Portanto, são requisitos da usucapião coletiva:

  1. posse ad usucapionem;
  2. área urbana superior a 250 metros quadrados por possuidor;
  3. utilizar o bem como sua moradia;
  4. não pode ter outro imóvel rural ou urbano;
  5. não é possível identificar os terrenos ocupados por cada possuidor.

Um ponto importante, aqui, é que a lei 13.465/2017 retirou a expressão “população de baixa renda” do art. 10.
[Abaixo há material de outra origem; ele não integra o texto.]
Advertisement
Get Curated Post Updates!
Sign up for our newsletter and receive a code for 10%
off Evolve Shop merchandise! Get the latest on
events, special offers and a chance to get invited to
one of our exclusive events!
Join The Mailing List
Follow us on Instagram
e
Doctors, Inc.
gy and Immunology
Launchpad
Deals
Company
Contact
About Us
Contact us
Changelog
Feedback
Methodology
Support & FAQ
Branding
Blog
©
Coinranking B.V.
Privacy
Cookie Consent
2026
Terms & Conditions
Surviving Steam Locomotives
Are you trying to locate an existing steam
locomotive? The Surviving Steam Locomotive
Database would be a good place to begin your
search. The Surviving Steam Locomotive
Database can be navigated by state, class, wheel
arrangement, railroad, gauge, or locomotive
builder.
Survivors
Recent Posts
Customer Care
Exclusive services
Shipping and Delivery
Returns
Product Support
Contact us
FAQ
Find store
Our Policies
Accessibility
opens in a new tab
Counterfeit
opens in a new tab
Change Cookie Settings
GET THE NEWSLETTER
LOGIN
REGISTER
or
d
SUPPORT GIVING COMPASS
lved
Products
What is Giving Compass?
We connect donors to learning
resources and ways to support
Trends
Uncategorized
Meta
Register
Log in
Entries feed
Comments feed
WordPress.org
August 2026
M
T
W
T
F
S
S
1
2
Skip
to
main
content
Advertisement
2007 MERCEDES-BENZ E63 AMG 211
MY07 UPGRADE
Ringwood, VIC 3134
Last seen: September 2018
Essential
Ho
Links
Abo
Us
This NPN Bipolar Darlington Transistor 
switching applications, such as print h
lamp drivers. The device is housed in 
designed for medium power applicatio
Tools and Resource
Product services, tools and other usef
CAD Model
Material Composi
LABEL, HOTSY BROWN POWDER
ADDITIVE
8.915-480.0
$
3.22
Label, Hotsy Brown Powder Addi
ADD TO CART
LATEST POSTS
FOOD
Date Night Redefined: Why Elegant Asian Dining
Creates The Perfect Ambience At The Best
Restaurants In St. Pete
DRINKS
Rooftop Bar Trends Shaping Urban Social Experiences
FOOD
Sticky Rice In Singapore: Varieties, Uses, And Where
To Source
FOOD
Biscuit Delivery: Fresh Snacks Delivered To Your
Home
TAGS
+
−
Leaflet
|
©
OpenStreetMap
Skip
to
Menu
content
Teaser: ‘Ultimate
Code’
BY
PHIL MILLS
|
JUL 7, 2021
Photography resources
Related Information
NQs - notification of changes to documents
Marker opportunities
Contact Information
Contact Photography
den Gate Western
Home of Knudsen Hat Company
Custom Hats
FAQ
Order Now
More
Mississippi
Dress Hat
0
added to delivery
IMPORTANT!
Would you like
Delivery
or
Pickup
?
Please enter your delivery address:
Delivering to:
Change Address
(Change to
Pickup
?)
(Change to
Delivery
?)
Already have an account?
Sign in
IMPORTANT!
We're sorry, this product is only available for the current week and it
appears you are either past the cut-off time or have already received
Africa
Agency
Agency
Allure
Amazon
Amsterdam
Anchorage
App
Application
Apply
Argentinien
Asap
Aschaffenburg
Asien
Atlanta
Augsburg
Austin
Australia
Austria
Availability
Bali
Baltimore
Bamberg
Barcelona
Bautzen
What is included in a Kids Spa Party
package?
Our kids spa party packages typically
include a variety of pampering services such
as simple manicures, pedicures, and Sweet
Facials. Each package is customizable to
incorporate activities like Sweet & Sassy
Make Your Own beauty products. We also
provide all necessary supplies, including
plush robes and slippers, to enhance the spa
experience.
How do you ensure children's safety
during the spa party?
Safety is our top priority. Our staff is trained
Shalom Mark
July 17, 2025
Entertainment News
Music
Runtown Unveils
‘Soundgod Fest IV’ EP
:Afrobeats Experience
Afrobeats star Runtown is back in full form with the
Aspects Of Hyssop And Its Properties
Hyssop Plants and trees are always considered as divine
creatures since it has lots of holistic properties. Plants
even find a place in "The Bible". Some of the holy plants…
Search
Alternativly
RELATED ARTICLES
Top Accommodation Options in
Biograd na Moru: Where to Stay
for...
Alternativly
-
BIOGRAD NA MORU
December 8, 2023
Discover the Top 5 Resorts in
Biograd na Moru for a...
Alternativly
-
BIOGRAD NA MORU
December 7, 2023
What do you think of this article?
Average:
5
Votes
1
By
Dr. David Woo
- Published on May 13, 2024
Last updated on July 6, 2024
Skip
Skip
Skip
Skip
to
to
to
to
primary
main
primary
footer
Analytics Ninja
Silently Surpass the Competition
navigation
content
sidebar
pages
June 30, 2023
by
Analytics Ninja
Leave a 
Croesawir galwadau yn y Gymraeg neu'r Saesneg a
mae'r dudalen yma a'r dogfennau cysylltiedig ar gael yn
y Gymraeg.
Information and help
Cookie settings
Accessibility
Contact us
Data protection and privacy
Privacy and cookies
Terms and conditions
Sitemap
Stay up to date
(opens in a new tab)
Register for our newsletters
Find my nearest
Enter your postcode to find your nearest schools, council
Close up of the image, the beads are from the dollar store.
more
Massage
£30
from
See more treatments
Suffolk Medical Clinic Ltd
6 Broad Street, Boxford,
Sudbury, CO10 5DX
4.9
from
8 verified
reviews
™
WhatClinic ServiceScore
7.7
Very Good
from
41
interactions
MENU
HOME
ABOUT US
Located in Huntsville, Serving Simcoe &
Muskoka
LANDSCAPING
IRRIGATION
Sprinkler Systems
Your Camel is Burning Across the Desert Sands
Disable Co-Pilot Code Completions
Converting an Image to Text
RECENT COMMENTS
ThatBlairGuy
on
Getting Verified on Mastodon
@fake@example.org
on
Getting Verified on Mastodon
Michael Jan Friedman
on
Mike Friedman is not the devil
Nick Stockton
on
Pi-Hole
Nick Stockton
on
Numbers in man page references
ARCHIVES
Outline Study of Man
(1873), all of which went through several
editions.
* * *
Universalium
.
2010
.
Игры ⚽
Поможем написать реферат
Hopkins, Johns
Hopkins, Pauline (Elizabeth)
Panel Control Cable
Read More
Outro ponto relevante é que, diferente da usucapião urbana, por exemplo, permite-se a soma de posses (art. 10, § 1°, da lei 10.257).

Usucapião especial indígena

Observe o que dispõe o art. 33 do Estatuto do Índio (Lei 6.001/73)

Art. 33. O índio, integrado ou não, que ocupe como próprio, por dez anos consecutivos, trecho de terra inferior a cinqüenta hectares, adquirir-lhe-á a propriedade plena.

O art. 33 da Lei 6.001/73 (Estatuto do Índio) disciplina o tema e exige os seguintes requisitos:

  1. posse ad usucapionem do índio (integrado ou não à comunhão nacional)
  2. prazo de 10 anos;
  3. área não superior a 50 Hectares;

É importante observar que não se aplica a:

  • terra da União ocupada por grupos tribais;
  • área reservada apontada pela lei 6.001/73 (Estatuto do Índio)
  • terras de propriedade coletiva de grupo tribal.

Por fim, é importante observar que já falamos, neste blog, sobre a usucapião de bens móveis.